### PERINTAH KERJA 1
Menurut teks bacaan tentang Iran, provinsi mana yang paling luas?
### PERINTAH KERJA 2
Untuk setiap pernyataan berikut, jawab ya atau tidak sesuai teks bacaan tentang Iran, lalu kutip kata-kata teks yang menentukan jawabannya: (a) Iran terbagi atas 24 provinsi. (b) Ibu kota Iran adalah Isfahan. (c) Sebutan Persia diganti dengan Iran sejak tahun 1979.
### PERINTAH KERJA 3
Tuliskan ulang persis bagian teks bacaan tentang Iran, mulai dari "Oleh karena itu" sampai "Islam di Iran.".

### TEKS BACAAN
┌──

I. PENDAHULUAN
Iran memiliki andil besar dalam penyebaran Islam dan pengembangan budaya Islam. Perluasan wilayah Islam seperti ke Asia Tengah, India, Afghanistan, dan Cina bergantung pada peran bangsa Iran. Hal ini dimungkinkan karena letak Iran yang sangat strategis sebagai gerbang ke belahan dunia Timur. Di bidang kebudayaan Islam, bangsa Iran yang telah mengenal peradaban sebelum bangsa Arab mengenalnya, juga berpengaruh besar. Cendekiawan-cendekiawan Iran cepat beradaptasi dan ikut serta dalam kelompok elite pada masa Abbasiyah. Bahasa Persia juga menjadi bahasa Islam kedua setelah bahasa Arab.
Oleh karena itu dalam makalah ini akan dijelaskan lebih lanjut mengenai negara Iran. Bagaimana kondisi geografis, sejarah masuknya islam di Iran, sistem pemerintahannya dan karakteristik Islam di Iran.
II. RUMUSAN MASALAH
1. Bagaimana kondisi geografis wilayah negara Iran?
2. Bagaimana Sejarah perkembangan Islam di Iran?
3. Bagaimana sistem pemerintahan, keadaan ekonomi dan sosial negara Iran?
4. Bagaimana karakteristik Islam di Iran?
III. PEMBAHASAN
1. Kondisi Geografis Wilayah Iran
Iran (Republik Islam Iran) beribukota di Teheran. Negara pegunungan yang terletak di daerah Timur Tengah di belahan Utara bumi, antara 25˚ dan 40˚ garis lintang serta 44˚ dan 63˚ garis bujur. Disebelah utara berbatasan dengan Republik Armenia, Laut Kaspia, dan Republik Turkimenistan, disebelah Barat Daya dengan Irak, disebelah Timur Laut dengan Afganistan dan Pakistan, disebelah Barat Laut dengan Turki dan disebelah Selatan dengan Oman dan Teluk Persia. Luas wilayah Iran 1.638.057 km2, terbagi atas 24 provinsi, 195 kotapraja, dan 500 distrik. Provinsi terbesar ialah Khurasan dengan luas 315.687 km2, sedangkan provinsi terkecil adalah Gilan yang luasnya 14.820 km.
Dahulu Iran lebih dikenal dengan sebutan negara Persia. Sejak tahun 1935, pada masa kekuasaan Raja Reza Khan (pendiri Dinasti Pahlevi dan ayah syah Muhammad Reza Pahlevi yang ditumbangkan oleh Ayatullah pada tahun 1979). Sebutan Persia diganti dengan Iran (Persia=orang-orang Aria atau keturunan bangsa Aria). Suatu nama yang pernah dipakai oleh nenek moyang bangsa Iran bagi dataran tinggi Iran yang dikuasai mereka pada sekitar tahun 1700 SM. Disebutkan pula bahwa pada masa kekuasaan Darius (salah seorang Maha Raja Iran tempo dulu), kata Iran juga pernah dipakai bagi negeri kekuasaannya.

└──

### BARIS DATA
┌──

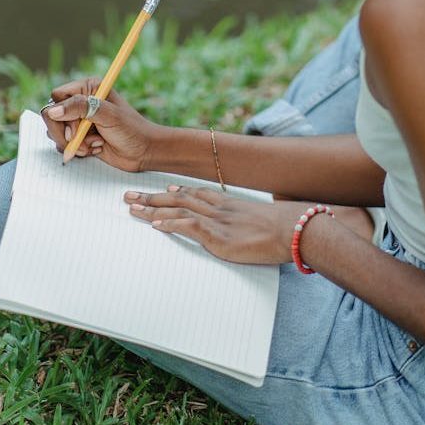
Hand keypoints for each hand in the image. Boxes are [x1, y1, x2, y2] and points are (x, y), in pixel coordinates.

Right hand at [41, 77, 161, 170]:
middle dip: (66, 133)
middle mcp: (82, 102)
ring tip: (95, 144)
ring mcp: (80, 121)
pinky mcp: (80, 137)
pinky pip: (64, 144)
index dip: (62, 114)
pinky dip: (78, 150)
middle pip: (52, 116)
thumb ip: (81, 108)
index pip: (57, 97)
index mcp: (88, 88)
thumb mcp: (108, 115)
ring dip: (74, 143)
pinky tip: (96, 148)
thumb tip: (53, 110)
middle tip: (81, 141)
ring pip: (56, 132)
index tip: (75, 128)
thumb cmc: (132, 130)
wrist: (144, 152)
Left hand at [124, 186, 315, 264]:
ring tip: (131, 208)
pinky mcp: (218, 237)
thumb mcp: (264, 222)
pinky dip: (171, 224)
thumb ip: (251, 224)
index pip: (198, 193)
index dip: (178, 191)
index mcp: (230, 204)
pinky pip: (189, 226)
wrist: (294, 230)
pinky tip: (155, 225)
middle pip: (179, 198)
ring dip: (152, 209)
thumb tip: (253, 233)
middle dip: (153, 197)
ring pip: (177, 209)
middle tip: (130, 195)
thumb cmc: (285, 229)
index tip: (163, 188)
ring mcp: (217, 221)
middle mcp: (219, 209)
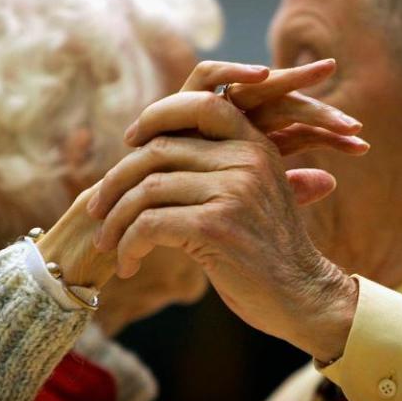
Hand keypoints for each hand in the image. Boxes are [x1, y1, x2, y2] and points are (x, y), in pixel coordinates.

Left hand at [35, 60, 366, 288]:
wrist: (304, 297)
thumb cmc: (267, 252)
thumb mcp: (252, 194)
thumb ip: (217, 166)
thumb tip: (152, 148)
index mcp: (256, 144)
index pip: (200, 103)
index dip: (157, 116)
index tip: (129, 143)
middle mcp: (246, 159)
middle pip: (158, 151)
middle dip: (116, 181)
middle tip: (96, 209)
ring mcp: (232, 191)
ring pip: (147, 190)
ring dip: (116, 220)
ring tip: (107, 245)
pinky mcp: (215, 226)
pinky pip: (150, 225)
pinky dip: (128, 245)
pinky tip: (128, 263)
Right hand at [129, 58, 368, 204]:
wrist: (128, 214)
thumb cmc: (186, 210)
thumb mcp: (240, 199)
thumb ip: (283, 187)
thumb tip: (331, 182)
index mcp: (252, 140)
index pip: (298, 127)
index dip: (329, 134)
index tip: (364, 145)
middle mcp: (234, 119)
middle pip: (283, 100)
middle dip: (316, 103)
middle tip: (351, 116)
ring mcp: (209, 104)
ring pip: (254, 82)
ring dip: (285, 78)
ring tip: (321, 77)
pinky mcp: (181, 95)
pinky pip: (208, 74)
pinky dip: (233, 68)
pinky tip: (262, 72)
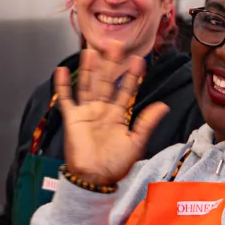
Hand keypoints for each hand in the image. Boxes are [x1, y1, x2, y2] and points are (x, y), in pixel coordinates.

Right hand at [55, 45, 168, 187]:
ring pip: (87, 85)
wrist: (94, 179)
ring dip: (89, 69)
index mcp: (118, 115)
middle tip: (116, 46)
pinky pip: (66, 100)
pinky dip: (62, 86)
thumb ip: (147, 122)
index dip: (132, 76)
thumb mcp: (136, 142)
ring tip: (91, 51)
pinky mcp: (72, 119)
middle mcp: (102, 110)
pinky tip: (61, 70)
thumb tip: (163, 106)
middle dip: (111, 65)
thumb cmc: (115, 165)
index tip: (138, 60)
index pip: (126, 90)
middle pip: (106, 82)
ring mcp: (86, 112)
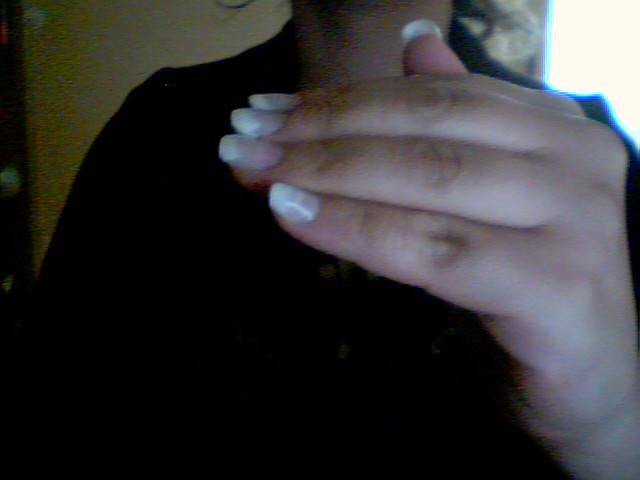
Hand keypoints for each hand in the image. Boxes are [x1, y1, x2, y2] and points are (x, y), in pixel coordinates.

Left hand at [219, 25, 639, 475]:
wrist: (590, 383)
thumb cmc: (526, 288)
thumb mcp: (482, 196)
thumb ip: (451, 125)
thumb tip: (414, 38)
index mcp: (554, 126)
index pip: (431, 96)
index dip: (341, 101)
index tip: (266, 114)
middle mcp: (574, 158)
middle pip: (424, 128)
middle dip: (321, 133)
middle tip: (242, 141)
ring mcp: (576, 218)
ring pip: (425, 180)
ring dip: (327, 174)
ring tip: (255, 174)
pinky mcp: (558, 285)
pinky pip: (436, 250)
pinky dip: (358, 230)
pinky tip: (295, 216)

└──
┌──

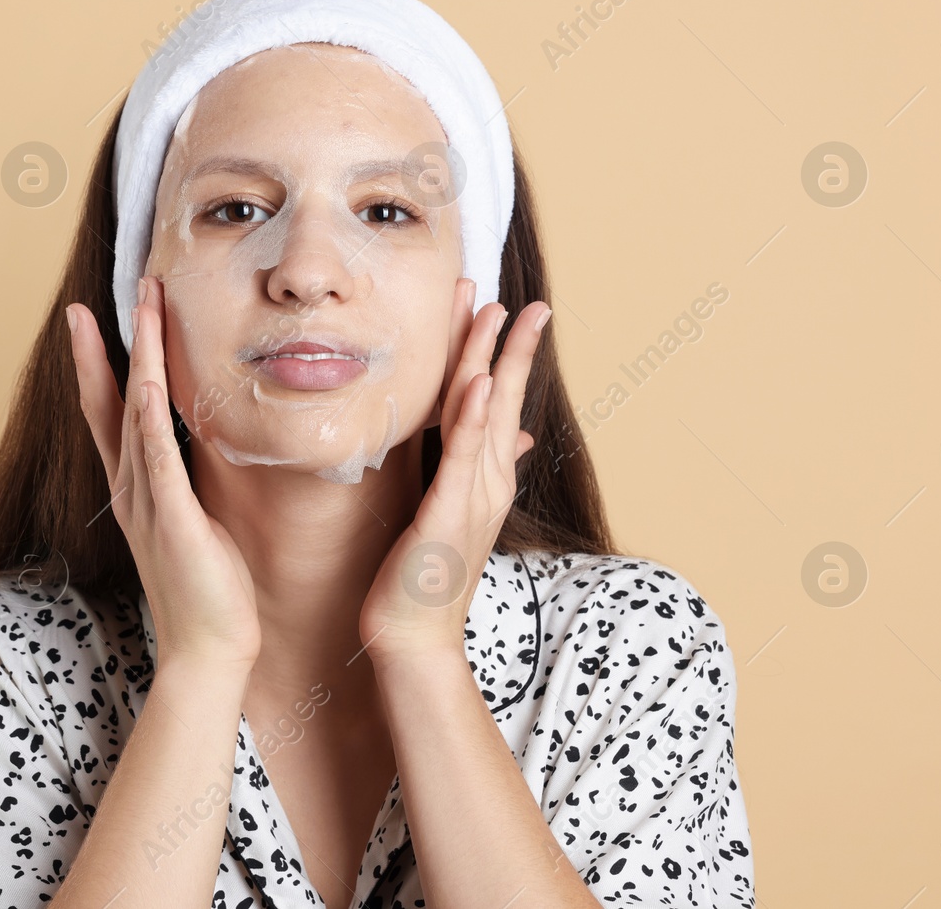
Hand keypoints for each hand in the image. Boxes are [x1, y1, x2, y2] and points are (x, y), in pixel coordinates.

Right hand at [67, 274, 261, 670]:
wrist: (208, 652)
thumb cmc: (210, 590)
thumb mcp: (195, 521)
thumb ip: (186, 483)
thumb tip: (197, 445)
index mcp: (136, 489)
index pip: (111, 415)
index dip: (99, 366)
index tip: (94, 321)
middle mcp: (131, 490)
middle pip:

└──

### KOLOM JAWABAN 1
Khurasan, dengan luas 315.687 km2.

### KOLOM JAWABAN 2
(a) Ya: "terbagi atas 24 provinsi, 195 kotapraja, dan 500 distrik".
(b) Tidak: "beribukota di Teheran".
(c) Tidak: "Sejak tahun 1935, pada masa kekuasaan Raja Reza Khan".

### KOLOM JAWABAN 3
Oleh karena itu dalam makalah ini akan dijelaskan lebih lanjut mengenai negara Iran. Bagaimana kondisi geografis, sejarah masuknya islam di Iran, sistem pemerintahannya dan karakteristik Islam di Iran.